Allowance for Doubtful Accounts
HP establishes an allowance for doubtful accounts to ensure trade and financing receivables are
not overstated due to uncollectability. HP maintains bad debt reserves based on a variety of factors,
including the length of time receivables are past due, trends in overall weighted-average risk rating of
the total portfolio, macroeconomic conditions, significant one-time events, historical experience and the
use of third-party credit risk models that generate quantitative measures of default probabilities based
on market factors and the financial condition of customers. HP records a specific reserve for individual
accounts when HP becomes aware of specific customer circumstances, such as in the case of bankruptcy
filings or deterioration in the customer’s operating results or financial position. If circumstances related
to the specific customer change, HP would further adjust estimates of the recoverability of receivables.
Inventory
HP values inventory at the lower of cost or market, with cost computed on a first-in, first-out basis.
Adjustments to reduce the cost of inventory to its net realizable value are made, if required, for
estimated excess, obsolescence or impaired balances.
Property, Plant and Equipment
HP states property, plant and equipment at cost less accumulated depreciation. HP capitalizes
additions and improvements and expenses maintenance and repairs as incurred. Depreciation is
computed using straight-line or accelerated methods over the estimated useful lives of the assets.
Estimated useful lives are 5 to 40 years for buildings and improvements and 3 to 15 years for
machinery and equipment. HP depreciates leasehold improvements over the life of the lease or the
asset, whichever is shorter. HP depreciates equipment held for lease over the initial term of the lease
to the equipment’s estimated residual value. The estimated useful lives of assets used solely to support
a customer services contract generally do not exceed the term of the customer contract.

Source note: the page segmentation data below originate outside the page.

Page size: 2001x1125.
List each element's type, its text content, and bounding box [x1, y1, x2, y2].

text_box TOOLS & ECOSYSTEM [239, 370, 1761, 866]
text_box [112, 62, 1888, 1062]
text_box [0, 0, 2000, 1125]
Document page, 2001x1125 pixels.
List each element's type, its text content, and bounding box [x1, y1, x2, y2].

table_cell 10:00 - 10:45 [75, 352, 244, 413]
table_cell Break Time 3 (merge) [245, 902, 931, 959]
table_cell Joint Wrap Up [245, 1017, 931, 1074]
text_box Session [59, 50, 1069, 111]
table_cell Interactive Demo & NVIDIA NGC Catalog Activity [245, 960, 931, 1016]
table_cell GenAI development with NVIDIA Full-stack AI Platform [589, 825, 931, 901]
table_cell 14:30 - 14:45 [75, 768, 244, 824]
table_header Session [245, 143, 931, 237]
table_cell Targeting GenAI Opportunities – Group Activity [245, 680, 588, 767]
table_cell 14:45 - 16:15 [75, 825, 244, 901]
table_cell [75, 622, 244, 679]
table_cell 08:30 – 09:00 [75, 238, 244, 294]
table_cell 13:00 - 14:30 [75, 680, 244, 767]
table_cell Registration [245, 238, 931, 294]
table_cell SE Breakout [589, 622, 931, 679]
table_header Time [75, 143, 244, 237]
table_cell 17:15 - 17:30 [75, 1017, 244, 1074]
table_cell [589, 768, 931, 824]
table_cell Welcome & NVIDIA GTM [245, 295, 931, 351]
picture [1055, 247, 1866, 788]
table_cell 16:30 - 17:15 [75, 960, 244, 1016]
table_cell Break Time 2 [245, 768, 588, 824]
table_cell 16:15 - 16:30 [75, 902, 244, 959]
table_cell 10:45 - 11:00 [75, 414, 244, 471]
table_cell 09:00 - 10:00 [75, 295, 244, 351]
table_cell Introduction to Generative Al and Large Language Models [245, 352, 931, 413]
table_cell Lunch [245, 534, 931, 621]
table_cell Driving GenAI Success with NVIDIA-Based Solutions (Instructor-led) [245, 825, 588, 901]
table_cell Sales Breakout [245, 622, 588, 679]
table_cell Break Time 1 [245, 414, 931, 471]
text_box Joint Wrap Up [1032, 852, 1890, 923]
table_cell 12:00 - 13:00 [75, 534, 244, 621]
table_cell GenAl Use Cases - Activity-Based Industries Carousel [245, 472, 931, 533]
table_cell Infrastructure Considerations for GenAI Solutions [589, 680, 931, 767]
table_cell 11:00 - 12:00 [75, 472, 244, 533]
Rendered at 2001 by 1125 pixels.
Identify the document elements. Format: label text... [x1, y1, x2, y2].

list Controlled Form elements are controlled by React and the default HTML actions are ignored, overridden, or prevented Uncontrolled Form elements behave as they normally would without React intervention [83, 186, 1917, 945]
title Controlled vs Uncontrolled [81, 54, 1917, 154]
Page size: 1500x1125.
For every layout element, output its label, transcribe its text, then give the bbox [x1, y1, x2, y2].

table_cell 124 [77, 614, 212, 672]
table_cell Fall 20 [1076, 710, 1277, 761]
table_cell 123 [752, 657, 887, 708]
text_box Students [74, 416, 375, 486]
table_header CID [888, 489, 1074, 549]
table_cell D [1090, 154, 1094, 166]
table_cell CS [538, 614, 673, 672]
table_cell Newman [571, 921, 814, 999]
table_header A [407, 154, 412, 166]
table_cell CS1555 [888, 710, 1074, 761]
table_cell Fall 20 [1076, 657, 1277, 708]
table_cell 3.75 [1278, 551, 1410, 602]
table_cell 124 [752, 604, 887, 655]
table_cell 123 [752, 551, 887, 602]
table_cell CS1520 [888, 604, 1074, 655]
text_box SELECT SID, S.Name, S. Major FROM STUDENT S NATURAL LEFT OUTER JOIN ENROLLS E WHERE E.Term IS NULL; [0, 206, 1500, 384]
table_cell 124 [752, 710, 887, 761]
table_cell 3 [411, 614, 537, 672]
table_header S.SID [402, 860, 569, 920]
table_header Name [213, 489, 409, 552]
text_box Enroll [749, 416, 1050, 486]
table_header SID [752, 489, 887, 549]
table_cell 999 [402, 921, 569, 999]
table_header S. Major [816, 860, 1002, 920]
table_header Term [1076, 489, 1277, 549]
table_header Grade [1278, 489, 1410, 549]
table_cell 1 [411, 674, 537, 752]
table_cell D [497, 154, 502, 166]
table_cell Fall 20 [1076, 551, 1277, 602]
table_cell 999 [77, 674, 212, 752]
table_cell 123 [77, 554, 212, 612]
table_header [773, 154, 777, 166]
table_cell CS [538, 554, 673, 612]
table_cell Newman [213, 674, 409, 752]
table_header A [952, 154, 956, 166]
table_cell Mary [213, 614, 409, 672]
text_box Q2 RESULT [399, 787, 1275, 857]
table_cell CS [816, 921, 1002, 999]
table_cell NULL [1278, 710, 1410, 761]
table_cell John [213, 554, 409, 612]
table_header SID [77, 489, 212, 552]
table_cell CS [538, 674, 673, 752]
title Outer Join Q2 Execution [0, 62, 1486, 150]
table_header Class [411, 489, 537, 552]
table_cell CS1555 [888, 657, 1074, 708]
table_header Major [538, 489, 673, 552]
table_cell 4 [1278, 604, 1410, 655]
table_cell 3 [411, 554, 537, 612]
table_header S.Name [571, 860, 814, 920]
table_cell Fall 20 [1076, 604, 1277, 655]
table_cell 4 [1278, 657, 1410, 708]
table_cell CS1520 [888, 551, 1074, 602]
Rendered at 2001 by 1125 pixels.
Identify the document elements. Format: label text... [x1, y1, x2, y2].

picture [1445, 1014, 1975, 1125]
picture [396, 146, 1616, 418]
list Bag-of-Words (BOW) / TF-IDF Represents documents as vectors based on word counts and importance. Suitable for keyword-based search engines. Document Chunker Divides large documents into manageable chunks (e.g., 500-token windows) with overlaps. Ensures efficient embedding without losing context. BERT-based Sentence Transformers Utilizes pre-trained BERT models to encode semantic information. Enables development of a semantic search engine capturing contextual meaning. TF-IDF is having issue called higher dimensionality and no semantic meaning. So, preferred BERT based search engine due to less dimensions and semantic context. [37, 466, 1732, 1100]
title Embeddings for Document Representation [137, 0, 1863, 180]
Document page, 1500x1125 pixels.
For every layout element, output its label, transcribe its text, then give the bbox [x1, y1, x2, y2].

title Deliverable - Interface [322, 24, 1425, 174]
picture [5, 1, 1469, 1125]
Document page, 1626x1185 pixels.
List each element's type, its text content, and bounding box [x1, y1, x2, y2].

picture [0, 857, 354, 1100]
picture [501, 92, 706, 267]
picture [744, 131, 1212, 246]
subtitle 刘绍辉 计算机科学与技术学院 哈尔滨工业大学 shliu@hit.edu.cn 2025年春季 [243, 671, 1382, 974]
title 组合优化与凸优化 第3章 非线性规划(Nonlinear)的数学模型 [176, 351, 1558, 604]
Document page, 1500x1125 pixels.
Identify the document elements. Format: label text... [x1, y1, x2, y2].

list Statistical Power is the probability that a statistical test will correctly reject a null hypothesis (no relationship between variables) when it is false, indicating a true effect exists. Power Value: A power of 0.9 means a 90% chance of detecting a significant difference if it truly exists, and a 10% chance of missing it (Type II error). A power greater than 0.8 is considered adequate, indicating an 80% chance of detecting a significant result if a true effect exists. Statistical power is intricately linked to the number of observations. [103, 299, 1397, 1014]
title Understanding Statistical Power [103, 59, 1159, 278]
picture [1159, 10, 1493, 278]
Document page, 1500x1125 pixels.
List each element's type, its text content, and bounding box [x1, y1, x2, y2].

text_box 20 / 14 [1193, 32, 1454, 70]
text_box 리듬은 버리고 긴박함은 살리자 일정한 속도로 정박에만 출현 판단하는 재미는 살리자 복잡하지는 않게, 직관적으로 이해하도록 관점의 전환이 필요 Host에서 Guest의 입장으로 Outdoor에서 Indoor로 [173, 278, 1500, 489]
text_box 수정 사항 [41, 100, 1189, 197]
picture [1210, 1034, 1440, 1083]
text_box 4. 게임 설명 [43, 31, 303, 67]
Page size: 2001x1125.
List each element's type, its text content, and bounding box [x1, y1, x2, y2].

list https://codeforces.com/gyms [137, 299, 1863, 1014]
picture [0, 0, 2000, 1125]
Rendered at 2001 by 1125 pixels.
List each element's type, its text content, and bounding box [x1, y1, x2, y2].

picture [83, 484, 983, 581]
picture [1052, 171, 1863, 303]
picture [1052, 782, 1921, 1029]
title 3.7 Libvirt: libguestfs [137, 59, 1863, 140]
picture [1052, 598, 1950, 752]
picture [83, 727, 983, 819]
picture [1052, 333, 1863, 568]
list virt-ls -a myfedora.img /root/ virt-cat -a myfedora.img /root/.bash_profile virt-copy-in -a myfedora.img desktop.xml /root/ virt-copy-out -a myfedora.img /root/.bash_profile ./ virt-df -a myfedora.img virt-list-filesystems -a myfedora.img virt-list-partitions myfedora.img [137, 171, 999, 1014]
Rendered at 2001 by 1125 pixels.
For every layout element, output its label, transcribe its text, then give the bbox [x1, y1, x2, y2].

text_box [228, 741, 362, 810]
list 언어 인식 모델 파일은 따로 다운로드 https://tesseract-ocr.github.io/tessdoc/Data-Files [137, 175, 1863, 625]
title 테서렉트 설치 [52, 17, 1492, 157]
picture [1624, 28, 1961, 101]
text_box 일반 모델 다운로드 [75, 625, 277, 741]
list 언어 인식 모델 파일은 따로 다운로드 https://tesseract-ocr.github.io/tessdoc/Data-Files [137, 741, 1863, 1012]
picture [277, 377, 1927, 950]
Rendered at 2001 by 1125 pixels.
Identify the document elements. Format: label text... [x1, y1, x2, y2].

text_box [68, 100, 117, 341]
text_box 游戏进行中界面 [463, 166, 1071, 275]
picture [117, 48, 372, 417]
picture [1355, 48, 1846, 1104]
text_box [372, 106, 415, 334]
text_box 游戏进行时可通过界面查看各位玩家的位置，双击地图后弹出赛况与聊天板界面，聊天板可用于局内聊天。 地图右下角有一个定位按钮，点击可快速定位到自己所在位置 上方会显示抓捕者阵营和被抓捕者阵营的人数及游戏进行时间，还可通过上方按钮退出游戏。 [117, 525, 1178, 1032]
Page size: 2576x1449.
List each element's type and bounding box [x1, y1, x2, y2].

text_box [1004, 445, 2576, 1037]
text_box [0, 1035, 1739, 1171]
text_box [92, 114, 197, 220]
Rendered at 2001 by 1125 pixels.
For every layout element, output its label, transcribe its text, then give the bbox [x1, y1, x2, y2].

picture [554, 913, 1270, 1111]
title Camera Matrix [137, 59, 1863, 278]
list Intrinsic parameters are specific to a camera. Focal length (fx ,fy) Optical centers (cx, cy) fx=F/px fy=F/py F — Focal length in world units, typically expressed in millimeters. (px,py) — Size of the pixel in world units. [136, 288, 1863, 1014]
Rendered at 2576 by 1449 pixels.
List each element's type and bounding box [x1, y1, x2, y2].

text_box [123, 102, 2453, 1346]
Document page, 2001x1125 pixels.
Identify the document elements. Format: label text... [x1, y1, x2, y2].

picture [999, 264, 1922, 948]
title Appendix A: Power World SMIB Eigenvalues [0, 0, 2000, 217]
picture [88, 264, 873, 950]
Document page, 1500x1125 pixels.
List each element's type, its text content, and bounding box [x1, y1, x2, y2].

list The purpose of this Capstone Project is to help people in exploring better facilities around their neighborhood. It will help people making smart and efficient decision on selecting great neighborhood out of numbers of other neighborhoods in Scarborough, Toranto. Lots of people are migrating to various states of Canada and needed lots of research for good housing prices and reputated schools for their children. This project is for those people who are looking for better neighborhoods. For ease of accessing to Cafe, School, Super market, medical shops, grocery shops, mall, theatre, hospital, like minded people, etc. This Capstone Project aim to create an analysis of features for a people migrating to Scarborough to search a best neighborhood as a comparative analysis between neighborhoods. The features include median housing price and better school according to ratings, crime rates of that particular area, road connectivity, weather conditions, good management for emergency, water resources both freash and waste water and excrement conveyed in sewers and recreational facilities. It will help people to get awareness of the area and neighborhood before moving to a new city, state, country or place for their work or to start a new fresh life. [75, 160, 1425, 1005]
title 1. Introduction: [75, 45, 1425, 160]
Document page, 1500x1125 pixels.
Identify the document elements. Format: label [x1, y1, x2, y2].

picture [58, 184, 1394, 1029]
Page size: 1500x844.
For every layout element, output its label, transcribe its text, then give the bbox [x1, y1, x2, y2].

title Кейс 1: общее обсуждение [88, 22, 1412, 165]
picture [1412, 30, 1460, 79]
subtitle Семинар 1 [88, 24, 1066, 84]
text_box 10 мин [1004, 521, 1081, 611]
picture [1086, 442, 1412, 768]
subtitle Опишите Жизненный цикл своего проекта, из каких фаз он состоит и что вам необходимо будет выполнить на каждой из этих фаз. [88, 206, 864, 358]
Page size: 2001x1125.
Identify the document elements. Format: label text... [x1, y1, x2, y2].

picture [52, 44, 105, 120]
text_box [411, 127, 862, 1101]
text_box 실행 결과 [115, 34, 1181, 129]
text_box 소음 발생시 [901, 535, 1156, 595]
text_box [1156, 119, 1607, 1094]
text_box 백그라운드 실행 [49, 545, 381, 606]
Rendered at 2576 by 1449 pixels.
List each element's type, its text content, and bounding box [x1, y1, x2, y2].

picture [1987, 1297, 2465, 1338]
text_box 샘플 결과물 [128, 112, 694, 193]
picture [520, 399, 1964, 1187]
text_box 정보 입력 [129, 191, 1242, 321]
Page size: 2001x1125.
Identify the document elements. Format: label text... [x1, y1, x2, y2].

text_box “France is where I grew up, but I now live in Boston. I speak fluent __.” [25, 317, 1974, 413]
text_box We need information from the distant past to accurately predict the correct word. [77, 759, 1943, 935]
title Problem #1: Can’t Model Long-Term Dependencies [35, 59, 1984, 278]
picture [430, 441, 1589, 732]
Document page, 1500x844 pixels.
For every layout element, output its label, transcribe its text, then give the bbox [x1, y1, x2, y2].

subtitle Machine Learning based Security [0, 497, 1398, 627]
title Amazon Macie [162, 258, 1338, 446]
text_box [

HP capitalizes certain internal and external costs incurred to acquire or create internal use
software, principally related to software coding, designing system interfaces and installation and testing
of the software. HP amortizes capitalized internal use software costs using the straight-line method over
the estimated useful lives of the software, generally from three to five years.
Software Development Costs
Costs incurred to acquire or develop software for resale may be capitalized subsequent to the
software product establishing technological feasibility. Capitalized software development costs are
amortized using the greater of the straight-line amortization method or the ratio that current gross
revenues for a product bear to the total current and anticipated future gross revenues for that product.
The estimated useful lives for capitalized software for resale are generally three years or less. Software
development costs incurred subsequent to a product establishing technological feasibility are usually not
significant. In those instances, such costs are expensed as incurred.